■ Tasks to perform:
1 – In the abstract on corneal tolerance below, what does the cornea rely on for tolerance to its epithelial antigens?
2 – Translate this sentence from the abstract on corneal tolerance below into Spanish: "Tissue-specific peripheral tolerance mechanisms are essential to prevent autoimmunity."
3 – Please condense the paragraph of the abstract on corneal tolerance below that begins "Tissue-specific peripheral tolerance mechanisms" into a bulleted list of its main facts.
Segment Start: Passage for review
Mechanisms of CD4+ T tolerance to a corneal epithelial neoantigen

Tissue-specific peripheral tolerance mechanisms are essential to prevent autoimmunity. The cornea is immune privileged, and anterior chamber-associated immune deviation (ACAID) governs its inner surface. However, the mechanisms that apply to corneal epithelial (outer surface) antigens remain unknown. Using an inducible, cornea-restricted neoantigen mouse model, we found that the cornea relies on inducible regulatory T cells (Tregs) rather than ignorance or ACAID for its epithelial antigens. Although the cornea is both avascular and alymphatic, its epithelial antigens are still efficiently presented by ocular surface-derived antigen-presenting cells to T cells in draining lymph nodes under homeostatic conditions, leading to conventional antigen-specific Treg expansion without ocular pathology. This tolerance was not absolute: systemic immunization redirected antigen-specific responses toward pathogenic effector T cells that disrupted epithelial barrier function. These findings identify Treg induction as a dominant mechanism of corneal epithelial immune homeostasis and demonstrate that inflammatory priming can render a tolerated corneal antigen into an autoimmune target, providing mechanistic insight into dry eye pathogenesis. SummaryThis study shows that immune tolerance to corneal epithelial neoantigens relies not on immune privilege but on peripherally induced regulatory T cells in the draining lymph nodes that can be subverted by innate activation, shedding light on ocular surface disease pathophysiology.
Segment End: Passage for review
Segment Start: Data records
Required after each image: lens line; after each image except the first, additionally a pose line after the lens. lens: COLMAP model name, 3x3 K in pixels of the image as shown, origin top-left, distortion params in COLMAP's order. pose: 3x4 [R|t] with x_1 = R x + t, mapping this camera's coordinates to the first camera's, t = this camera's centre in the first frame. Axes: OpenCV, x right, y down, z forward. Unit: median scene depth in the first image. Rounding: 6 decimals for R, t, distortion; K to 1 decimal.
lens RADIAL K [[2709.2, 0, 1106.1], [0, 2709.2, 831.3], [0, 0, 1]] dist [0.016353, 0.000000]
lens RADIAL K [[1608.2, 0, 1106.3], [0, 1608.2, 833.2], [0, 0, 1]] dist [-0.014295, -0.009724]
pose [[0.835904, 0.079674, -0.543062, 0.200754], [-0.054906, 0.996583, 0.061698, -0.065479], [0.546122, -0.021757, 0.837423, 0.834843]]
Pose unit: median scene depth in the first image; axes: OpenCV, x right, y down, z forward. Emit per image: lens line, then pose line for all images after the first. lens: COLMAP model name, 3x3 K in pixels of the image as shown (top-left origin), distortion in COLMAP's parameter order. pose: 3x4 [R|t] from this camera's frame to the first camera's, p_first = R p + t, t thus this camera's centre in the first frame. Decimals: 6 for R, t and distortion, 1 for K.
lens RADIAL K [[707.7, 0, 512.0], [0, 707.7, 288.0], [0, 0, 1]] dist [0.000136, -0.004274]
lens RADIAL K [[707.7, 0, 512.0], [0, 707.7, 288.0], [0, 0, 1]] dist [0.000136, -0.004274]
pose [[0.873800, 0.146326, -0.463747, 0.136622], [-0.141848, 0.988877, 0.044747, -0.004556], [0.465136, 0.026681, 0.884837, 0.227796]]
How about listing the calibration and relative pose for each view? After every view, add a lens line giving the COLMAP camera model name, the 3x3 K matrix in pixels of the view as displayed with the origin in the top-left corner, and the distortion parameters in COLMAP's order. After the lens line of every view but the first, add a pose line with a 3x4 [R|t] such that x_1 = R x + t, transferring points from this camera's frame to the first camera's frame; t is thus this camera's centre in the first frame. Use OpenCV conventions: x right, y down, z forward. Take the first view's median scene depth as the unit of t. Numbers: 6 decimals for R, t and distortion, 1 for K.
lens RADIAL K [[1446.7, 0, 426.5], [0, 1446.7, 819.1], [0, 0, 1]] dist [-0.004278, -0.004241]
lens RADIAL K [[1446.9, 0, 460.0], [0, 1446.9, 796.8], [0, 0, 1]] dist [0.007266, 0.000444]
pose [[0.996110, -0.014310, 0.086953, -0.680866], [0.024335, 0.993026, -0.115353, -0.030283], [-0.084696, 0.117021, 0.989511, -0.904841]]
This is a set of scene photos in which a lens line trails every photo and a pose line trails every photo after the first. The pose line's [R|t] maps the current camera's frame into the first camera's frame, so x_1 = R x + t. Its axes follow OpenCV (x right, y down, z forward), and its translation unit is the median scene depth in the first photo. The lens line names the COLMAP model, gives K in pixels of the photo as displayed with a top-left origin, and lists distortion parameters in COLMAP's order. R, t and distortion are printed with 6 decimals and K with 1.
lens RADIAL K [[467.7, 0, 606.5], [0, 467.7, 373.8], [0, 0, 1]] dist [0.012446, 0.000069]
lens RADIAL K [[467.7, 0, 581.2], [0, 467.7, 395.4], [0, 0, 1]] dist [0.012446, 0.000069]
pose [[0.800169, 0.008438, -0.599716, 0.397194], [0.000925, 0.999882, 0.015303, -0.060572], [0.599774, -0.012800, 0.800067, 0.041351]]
Segment End: Data records
■ Answers by item number:
1 – Inducible regulatory T cells (Tregs).

2 – Los mecanismos de tolerancia periférica específicos de tejido son esenciales para prevenir la autoinmunidad.

3 –
- Tissue-specific peripheral tolerance prevents autoimmunity.
- The cornea is immune privileged, and ACAID governs its inner surface, but tolerance mechanisms for corneal epithelial antigens were unknown.
- An inducible, cornea-restricted neoantigen mouse model showed that epithelial antigens rely on inducible Tregs, not ignorance or ACAID.
- Although the cornea lacks blood and lymph vessels, ocular surface-derived antigen-presenting cells present its epithelial antigens to T cells in draining lymph nodes, expanding antigen-specific Tregs without eye damage.
- Systemic immunization can redirect responses toward pathogenic effector T cells that disrupt the epithelial barrier.
- Treg induction is thus a dominant mechanism of corneal epithelial immune homeostasis, inflammatory priming can turn a tolerated antigen into an autoimmune target, and the findings bear on dry eye and ocular surface disease.